Bentonite partings formed by alteration of air-fall tephra interbedded with coal in three Eocene coal basins (Tulameen, British Columbia; Chuckanut and Centralia, Washington) record the nature of arc volcanism and subsequent diagenesis and metamorphism. Euhedral feldspar phenocrysts, embayed quartz, and relict glass shards demonstrate volcanic provenance, whereas the absence of muscovite, microcline, and other nonvolcanic minerals indicates lack of epiclastic detritus. At Tulameen, abundant sanidine and biotite indicate rhyolitic tephra; at Centralia, plagioclase and absence of quartz and K-spar indicate dacite. Absence of K-spar from Chuckanut deposits may be due to its destruction by metamorphism, since quartz phenocrysts are present, suggesting rhyolite.
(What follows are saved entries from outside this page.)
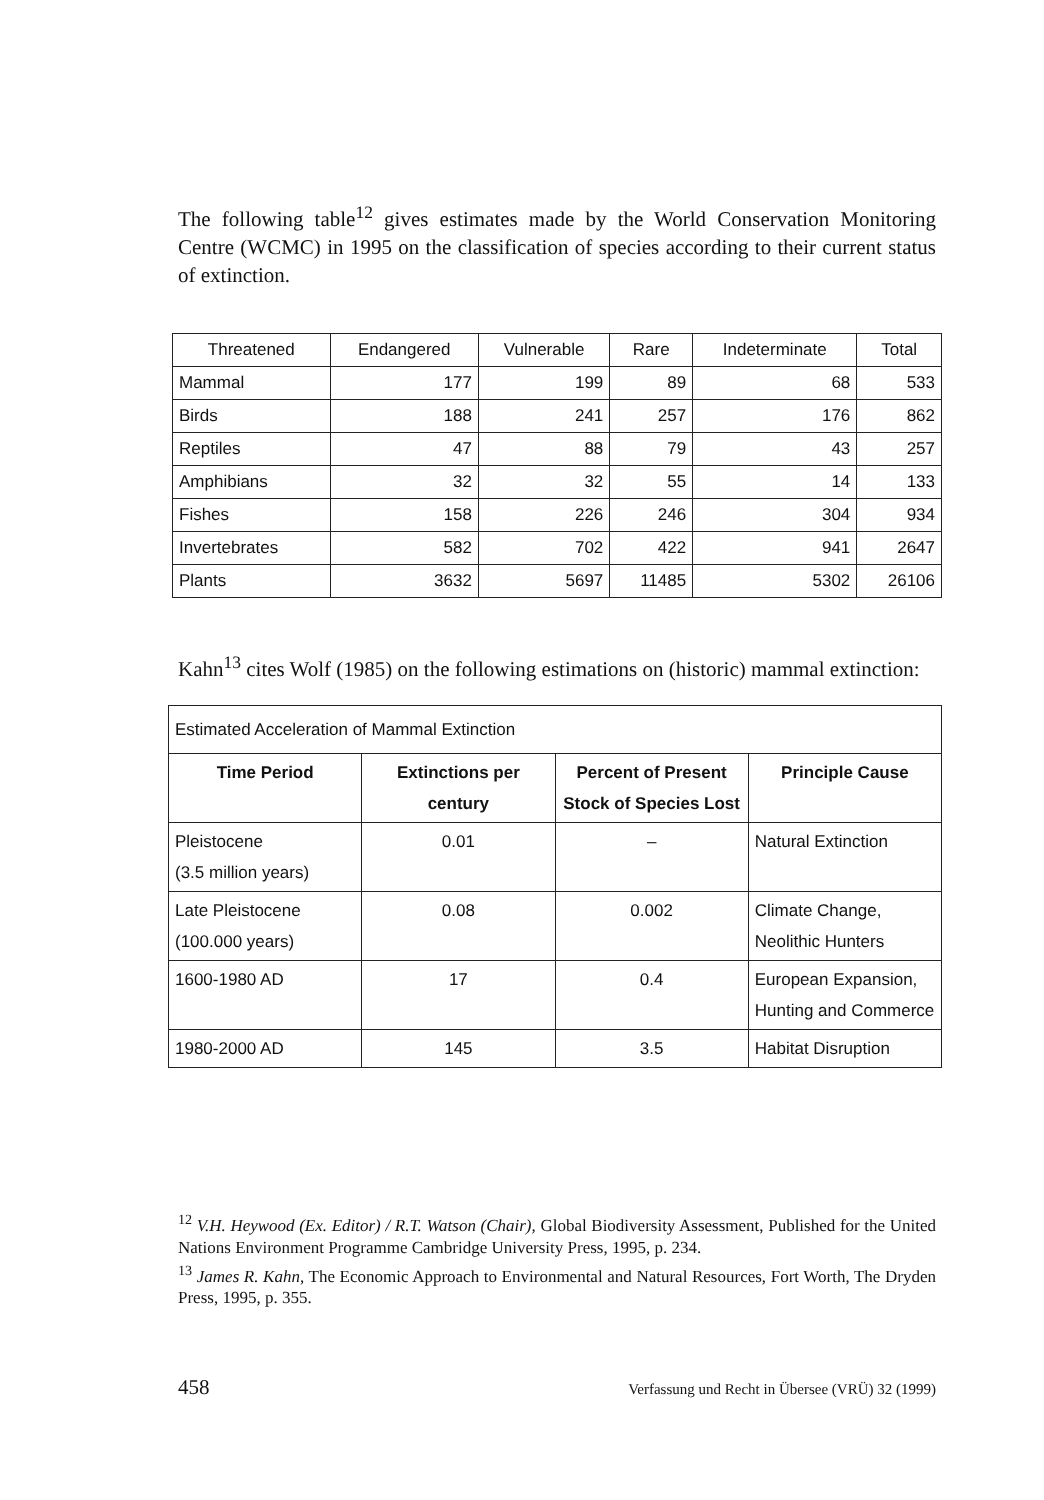The following table<sup>12</sup> gives estimates made by the World Conservation Monitoring Centre (WCMC) in 1995 on the classification of species according to their current status of extinction.
| Threatened | Endangered | Vulnerable | Rare | Indeterminate | Total |
| --- | --- | --- | --- | --- | --- |
| Mammal | 177 | 199 | 89 | 68 | 533 |
| Birds | 188 | 241 | 257 | 176 | 862 |
| Reptiles | 47 | 88 | 79 | 43 | 257 |
| Amphibians | 32 | 32 | 55 | 14 | 133 |
| Fishes | 158 | 226 | 246 | 304 | 934 |
| Invertebrates | 582 | 702 | 422 | 941 | 2647 |
| Plants | 3632 | 5697 | 11485 | 5302 | 26106 |
Kahn<sup>13</sup> cites Wolf (1985) on the following estimations on (historic) mammal extinction:
| Estimated Acceleration of Mammal Extinction | | | |
| Time Period | Extinctions per century | Percent of Present Stock of Species Lost | Principle Cause |
| Pleistocene (3.5 million years) | 0.01 | – | Natural Extinction |
| Late Pleistocene (100.000 years) | 0.08 | 0.002 | Climate Change, Neolithic Hunters |
| 1600-1980 AD | 17 | 0.4 | European Expansion, Hunting and Commerce |
| 1980-2000 AD | 145 | 3.5 | Habitat Disruption |
<sup>12</sup> V.H. Heywood (Ex. Editor) / R.T. Watson (Chair), Global Biodiversity Assessment, Published for the United Nations Environment Programme Cambridge University Press, 1995, p. 234.
<sup>13</sup> James R. Kahn, The Economic Approach to Environmental and Natural Resources, Fort Worth, The Dryden Press, 1995, p. 355.
458 Verfassung und Recht in Übersee (VRÜ) 32 (1999)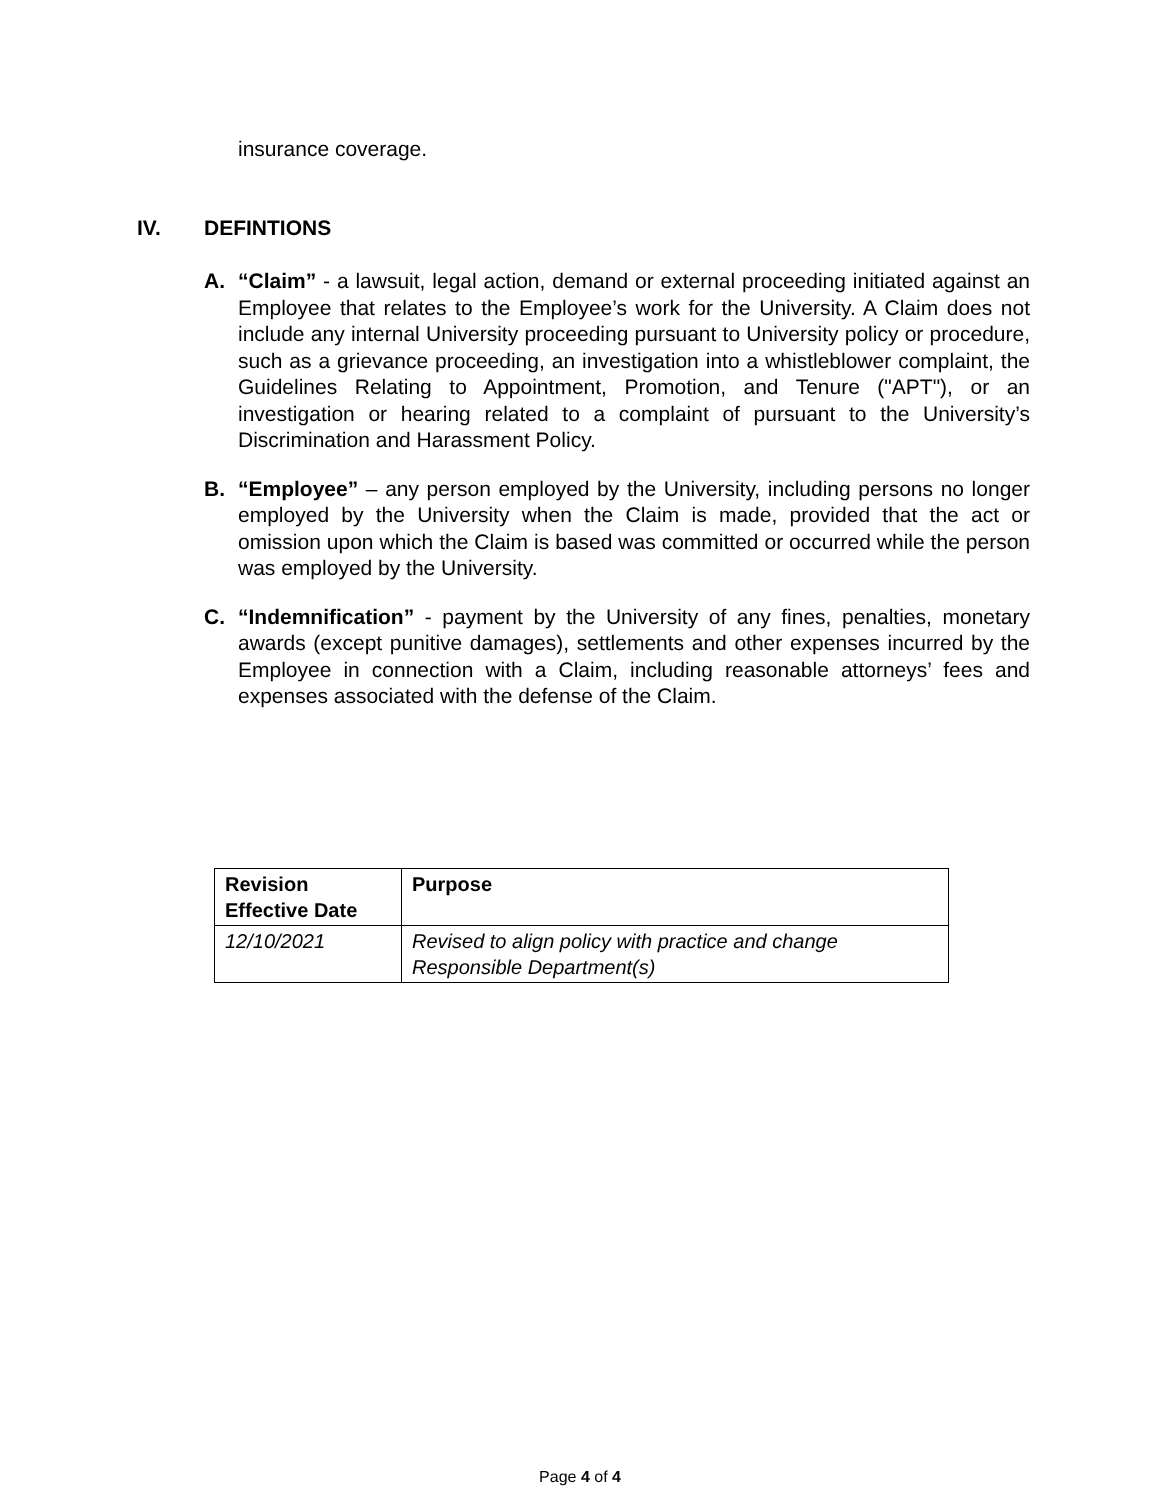insurance coverage.
IV. DEFINTIONS
A. “Claim” - a lawsuit, legal action, demand or external proceeding initiated against an Employee that relates to the Employee’s work for the University. A Claim does not include any internal University proceeding pursuant to University policy or procedure, such as a grievance proceeding, an investigation into a whistleblower complaint, the Guidelines Relating to Appointment, Promotion, and Tenure ("APT"), or an investigation or hearing related to a complaint of pursuant to the University’s Discrimination and Harassment Policy.
B. “Employee” – any person employed by the University, including persons no longer employed by the University when the Claim is made, provided that the act or omission upon which the Claim is based was committed or occurred while the person was employed by the University.
C. “Indemnification” - payment by the University of any fines, penalties, monetary awards (except punitive damages), settlements and other expenses incurred by the Employee in connection with a Claim, including reasonable attorneys’ fees and expenses associated with the defense of the Claim.
| Revision Effective Date | Purpose |
| --- | --- |
| 12/10/2021 | Revised to align policy with practice and change Responsible Department(s) |
Page 4 of 4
Alteration of glassy tephra to bentonite has taken place in two or three steps. (1) Leaching (weathering) in the swamp may have formed allophane or halloysite, but much glass remained unaltered. (2) Early diagenesis at temperatures below 60°C (suggested by vitrinite Ro = 0.40%) formed, by reaction of non-phenocrystic components with pore fluids within individual partings, one of five assemblages depending on degree of prior leaching: zeolite-smectite-cristobalite, smectite-cristobalite, smectite, smectite-kaolinite, kaolinite. Na-smectite at Centralia inherited interlayer Na from original glass. Delicate vermicular kaolinite may also have formed during this stage. (3) Thermal metamorphism has transformed smectite in some Tulameen and all Chuckanut partings to regularly interlayered illite/smectite (I/S). At Tulameen (R = 1 ordered I/S with 55% I + kaolinite), the source of potassium for the reaction was solution of phenocrystic sanidine and mica; Ro = 0.9% suggests 130 to 200°C. The Chuckanut bentonites (R = 1 and R>=3 ordered with 65 to 90% I + chlorite) show Ro = 3% suggesting temperatures exceeded 300°C; some potassium may have been derived from outside the parting, and more complete illitization may have been inhibited by lack of potassium and by calcium released during albitization of plagioclase.